Reputation: 343
I try to write Hive Sql like that
SELECT count(1), substr(date, 1, 4) as year
FROM ***
GROUP BY year
But Hive cannot recognize the alias name 'year', it complains that: FAILED: SemanticException [Error 10004]: Line 1:79 Invalid table alias or column reference 'year'
One solution(Hive: SELECT AS and GROUP BY) suggest to use 'GROUP BY substr(date, 1, 4)'.
It works! However in some cases the value I want to group by may be generated from multiple lines of hive function code, it's very ugly to write code like
SELECT count(1), func1(func2(..........................)) AS something
FROM ***
GROUP BY func1(func2(..........................))

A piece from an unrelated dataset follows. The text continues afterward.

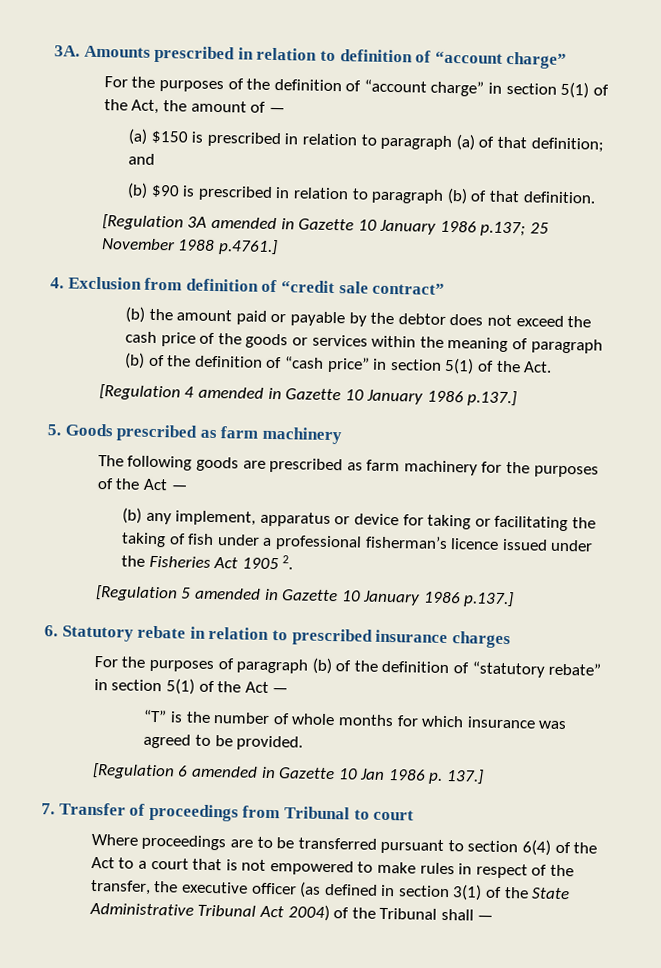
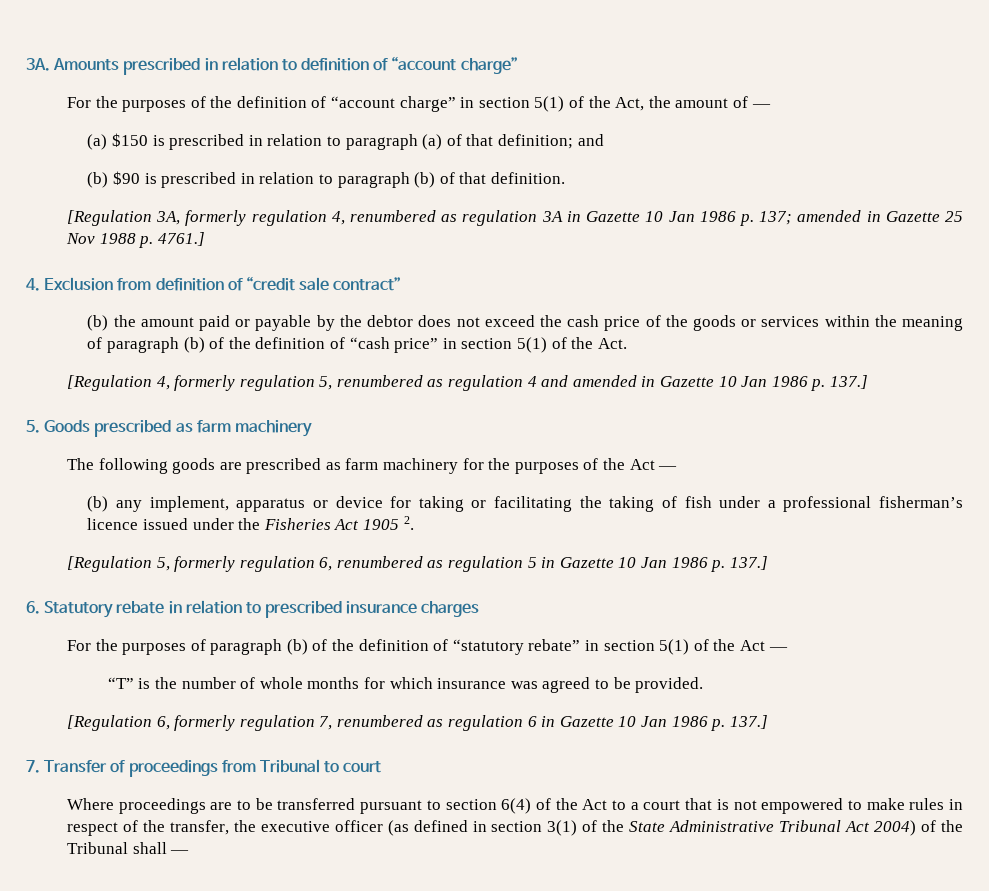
[187,216,550,237] [100,238,278,256] 3A amended in Gazette 10 January 1986 p.137; 25 November 1988 p.4761.] -> [156,210,964,226] [65,232,205,248] 3A, formerly regulation 4, renumbered as regulation 3A in Gazette 10 Jan 1986 p. 137; amended in Gazette 25 Nov 1988 p. 4761.]
[184,386,518,407] 4 amended in Gazette 10 January 1986 p.137.] -> [156,375,868,391] 4, formerly regulation 5, renumbered as regulation 4 and amended in Gazette 10 Jan 1986 p. 137.]
[181,587,515,608] 5 amended in Gazette 10 January 1986 p.137.] -> [156,556,768,572] 5, formerly regulation 6, renumbered as regulation 5 in Gazette 10 Jan 1986 p. 137.]
[177,765,258,778] 6 amended -> [156,715,537,731] 6, formerly regulation 7, renumbered as regulation 6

Is there any clean way in Hive to do that? Any suggestions?
Upvotes: 13
Views: 23424
Reputation: 690
Specifying the position in Group By will solve your issue. This position number in Group By works even when SET hive.groupby.orderby.position.alias=true; (Hive 0.12)
SELECT count(1), substr(date, 1, 4) as year
FROM ***
GROUP BY 2;
Upvotes: 25
Reputation: 1093
In Hive 0.11.0 and later, columns can be specified by position if hive.groupby.orderby.position.alias is set to true (the default is false).
So setting set hive.groupby.orderby.position.alias=true;
in your .hql (or .hiverc for a permanent solution) will do the trick and then you can type group by 2
for the above example.
Source: hive language manual
Upvotes: 9
Reputation: 4391
One solution that comes to mind is put GROUP BY
to outer query:
SELECT count(*) , year FROM
(
SELECT substr(date, 1, 4) as year FORM ***
) inner
GROUP BY year
GL!
Upvotes: 0